(STUDY MATERIAL begins)

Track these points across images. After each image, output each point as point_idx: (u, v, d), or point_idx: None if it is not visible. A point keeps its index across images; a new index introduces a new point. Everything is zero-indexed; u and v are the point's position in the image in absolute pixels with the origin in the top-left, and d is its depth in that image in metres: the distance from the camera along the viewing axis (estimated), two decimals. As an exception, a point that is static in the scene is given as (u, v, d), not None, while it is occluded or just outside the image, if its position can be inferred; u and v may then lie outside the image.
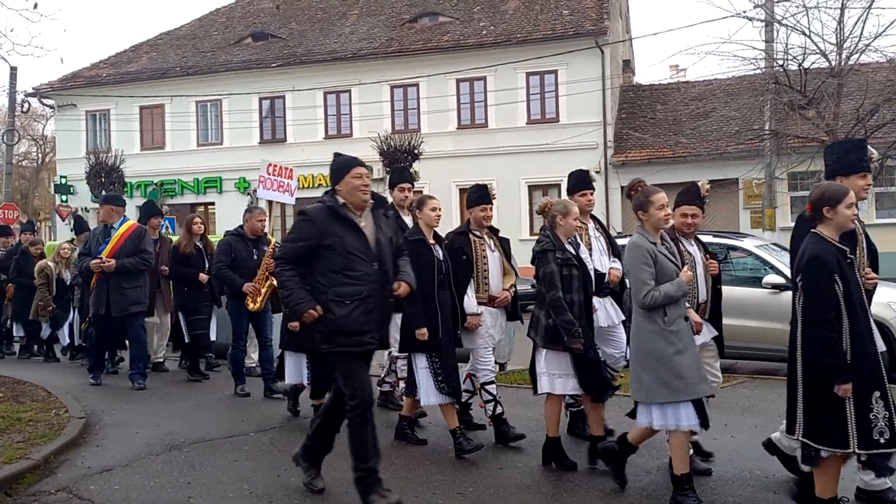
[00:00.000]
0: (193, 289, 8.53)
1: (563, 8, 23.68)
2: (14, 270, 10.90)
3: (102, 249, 7.80)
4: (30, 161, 44.17)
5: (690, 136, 21.50)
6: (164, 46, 27.70)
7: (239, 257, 7.37)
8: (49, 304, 10.29)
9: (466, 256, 5.66)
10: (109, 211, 8.14)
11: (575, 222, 5.17)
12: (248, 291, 7.25)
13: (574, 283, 5.01)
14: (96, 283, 7.87)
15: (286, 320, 6.18)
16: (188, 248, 8.51)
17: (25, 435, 5.55)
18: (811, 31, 14.23)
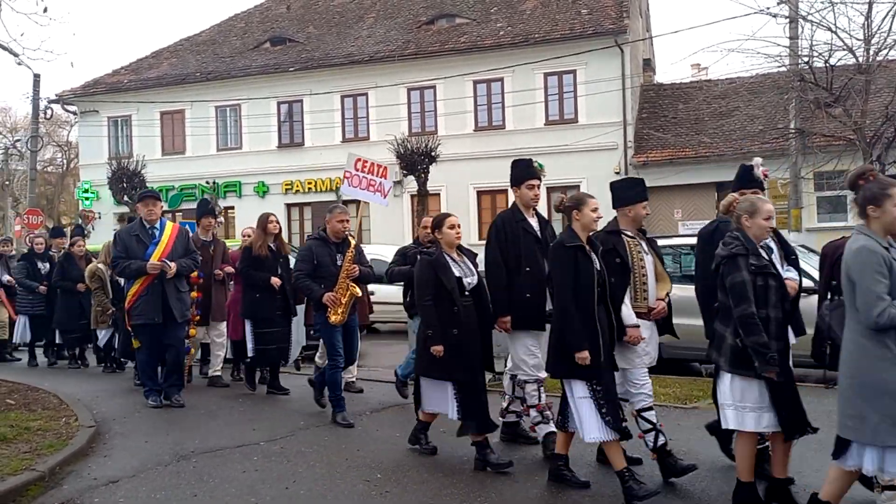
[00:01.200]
0: (266, 295, 7.68)
1: (581, 7, 23.43)
2: (58, 274, 10.36)
3: (152, 251, 7.11)
4: (55, 167, 44.69)
5: (713, 136, 21.16)
6: (185, 52, 27.84)
7: (321, 263, 6.53)
8: (108, 307, 9.50)
9: (621, 260, 5.00)
10: (153, 207, 7.36)
11: (767, 223, 4.40)
12: (328, 302, 6.39)
13: (771, 297, 4.23)
14: (146, 288, 7.10)
15: (424, 343, 5.40)
16: (262, 249, 7.71)
17: (33, 445, 5.48)
18: (837, 27, 13.87)
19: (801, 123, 16.08)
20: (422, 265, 5.43)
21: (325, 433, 6.35)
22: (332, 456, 5.65)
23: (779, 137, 17.46)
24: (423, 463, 5.49)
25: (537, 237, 5.55)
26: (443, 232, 5.47)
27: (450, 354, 5.23)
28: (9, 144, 37.51)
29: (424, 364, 5.42)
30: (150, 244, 7.16)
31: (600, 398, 4.58)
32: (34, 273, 10.76)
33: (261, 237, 7.82)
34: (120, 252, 7.23)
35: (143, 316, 7.14)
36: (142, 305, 7.12)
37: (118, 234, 7.50)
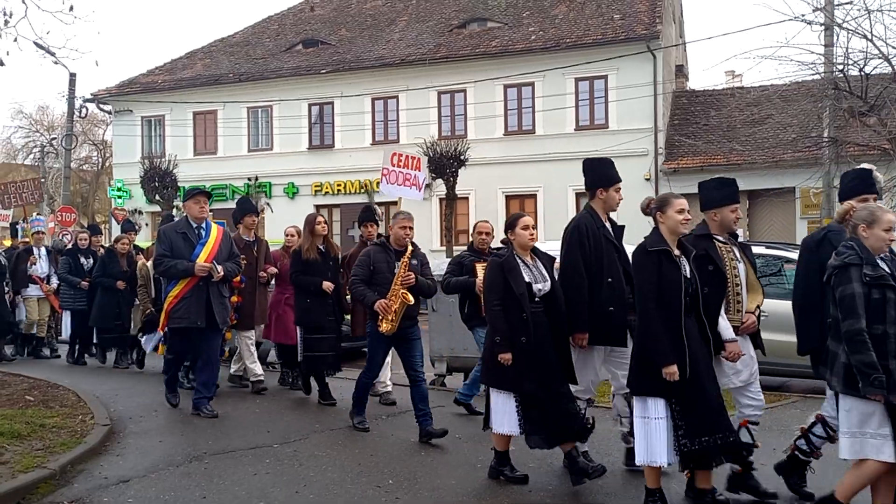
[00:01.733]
0: (317, 300, 7.27)
1: (614, 12, 23.26)
2: (98, 270, 10.12)
3: (199, 251, 6.72)
4: (91, 165, 45.47)
5: (745, 143, 20.84)
6: (218, 53, 28.15)
7: (378, 270, 6.14)
8: (147, 307, 9.09)
9: (715, 267, 4.60)
10: (204, 205, 6.93)
11: (888, 235, 4.07)
12: (379, 309, 5.98)
13: (890, 311, 3.91)
14: (191, 290, 6.70)
15: (491, 351, 5.03)
16: (311, 252, 7.27)
17: (46, 442, 5.52)
18: (874, 35, 13.56)
19: (834, 132, 15.76)
20: (491, 267, 5.12)
21: (339, 437, 6.32)
22: (344, 460, 5.62)
23: (812, 146, 17.13)
24: (436, 469, 5.43)
25: (616, 245, 5.16)
26: (516, 233, 5.13)
27: (517, 363, 4.89)
28: (45, 142, 38.23)
29: (491, 373, 5.09)
30: (198, 244, 6.75)
31: (678, 419, 4.30)
32: (77, 268, 10.59)
33: (308, 239, 7.37)
34: (165, 250, 6.73)
35: (185, 319, 6.71)
36: (184, 308, 6.70)
37: (163, 231, 7.00)
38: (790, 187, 18.90)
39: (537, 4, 24.94)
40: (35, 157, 42.69)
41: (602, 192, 5.22)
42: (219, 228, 7.05)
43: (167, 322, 6.89)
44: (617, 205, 5.26)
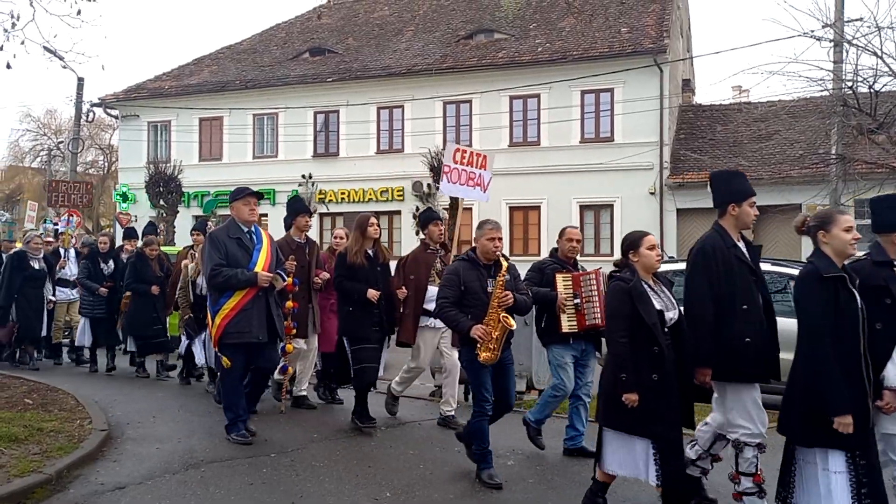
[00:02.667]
0: (362, 309, 6.63)
1: (621, 25, 23.27)
2: (130, 276, 9.64)
3: (257, 258, 6.14)
4: (97, 169, 45.59)
5: (751, 159, 20.78)
6: (225, 60, 28.23)
7: (470, 290, 5.34)
8: (187, 312, 8.72)
9: (893, 301, 4.01)
10: (254, 207, 6.33)
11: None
12: (478, 336, 5.19)
13: None
14: (250, 301, 6.04)
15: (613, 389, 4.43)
16: (359, 256, 6.63)
17: (43, 446, 5.46)
18: (884, 52, 13.52)
19: (842, 149, 15.70)
20: (616, 294, 4.47)
21: (338, 447, 6.25)
22: (342, 471, 5.56)
23: (819, 163, 17.06)
24: (434, 482, 5.37)
25: (752, 267, 4.57)
26: (640, 253, 4.53)
27: (647, 404, 4.29)
28: (52, 146, 38.34)
29: (612, 414, 4.45)
30: (254, 250, 6.16)
31: (862, 473, 3.78)
32: (96, 273, 10.15)
33: (358, 242, 6.70)
34: (221, 258, 6.00)
35: (245, 334, 6.02)
36: (243, 321, 6.00)
37: (215, 236, 6.21)
38: (796, 204, 18.81)
39: (544, 17, 24.98)
40: (42, 161, 42.87)
41: (734, 207, 4.66)
42: (265, 232, 6.49)
43: (221, 337, 6.04)
44: (752, 221, 4.72)
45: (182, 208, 24.83)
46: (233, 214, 6.37)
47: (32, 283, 10.14)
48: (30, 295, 10.11)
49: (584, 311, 5.87)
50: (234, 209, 6.38)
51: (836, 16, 15.18)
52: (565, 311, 5.90)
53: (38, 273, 10.19)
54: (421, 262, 6.95)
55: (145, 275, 9.61)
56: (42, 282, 10.26)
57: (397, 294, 6.83)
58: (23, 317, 10.08)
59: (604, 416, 4.56)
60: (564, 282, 5.95)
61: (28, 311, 10.10)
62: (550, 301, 5.95)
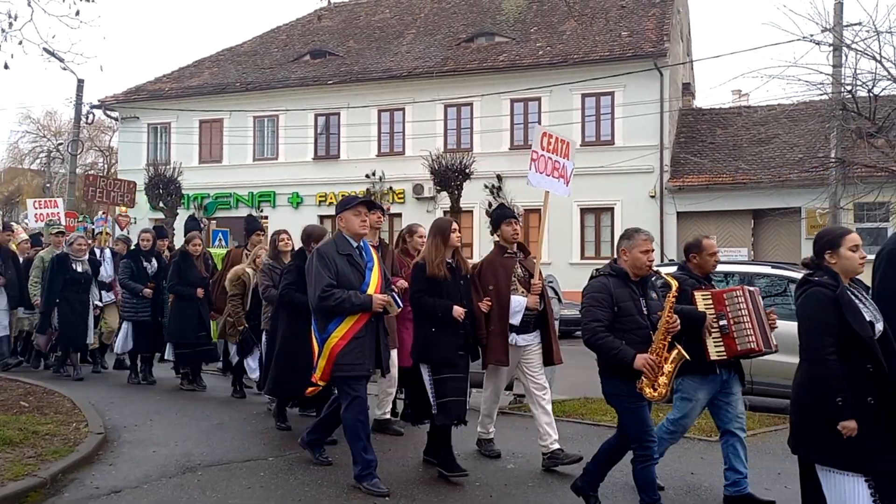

(STUDY MATERIAL ends)

◆ PROBLEM TO WORK ON ◆
Above are some records; quote exactly and only the lines that begin at the line containing "12: (248, 291, 7.25)" and stop after the line containing "33: (261, 237, 7.82)", leaving out the pictures.

◆ ANSWER FOR THE TASK ◆
12: (248, 291, 7.25)
13: (574, 283, 5.01)
14: (96, 283, 7.87)
15: (286, 320, 6.18)
16: (188, 248, 8.51)
17: (25, 435, 5.55)
18: (811, 31, 14.23)
[00:01.200]
0: (266, 295, 7.68)
1: (581, 7, 23.43)
2: (58, 274, 10.36)
3: (152, 251, 7.11)
4: (55, 167, 44.69)
5: (713, 136, 21.16)
6: (185, 52, 27.84)
7: (321, 263, 6.53)
8: (108, 307, 9.50)
9: (621, 260, 5.00)
10: (153, 207, 7.36)
11: (767, 223, 4.40)
12: (328, 302, 6.39)
13: (771, 297, 4.23)
14: (146, 288, 7.10)
15: (424, 343, 5.40)
16: (262, 249, 7.71)
17: (33, 445, 5.48)
18: (837, 27, 13.87)
19: (801, 123, 16.08)
20: (422, 265, 5.43)
21: (325, 433, 6.35)
22: (332, 456, 5.65)
23: (779, 137, 17.46)
24: (423, 463, 5.49)
25: (537, 237, 5.55)
26: (443, 232, 5.47)
27: (450, 354, 5.23)
28: (9, 144, 37.51)
29: (424, 364, 5.42)
30: (150, 244, 7.16)
31: (600, 398, 4.58)
32: (34, 273, 10.76)
33: (261, 237, 7.82)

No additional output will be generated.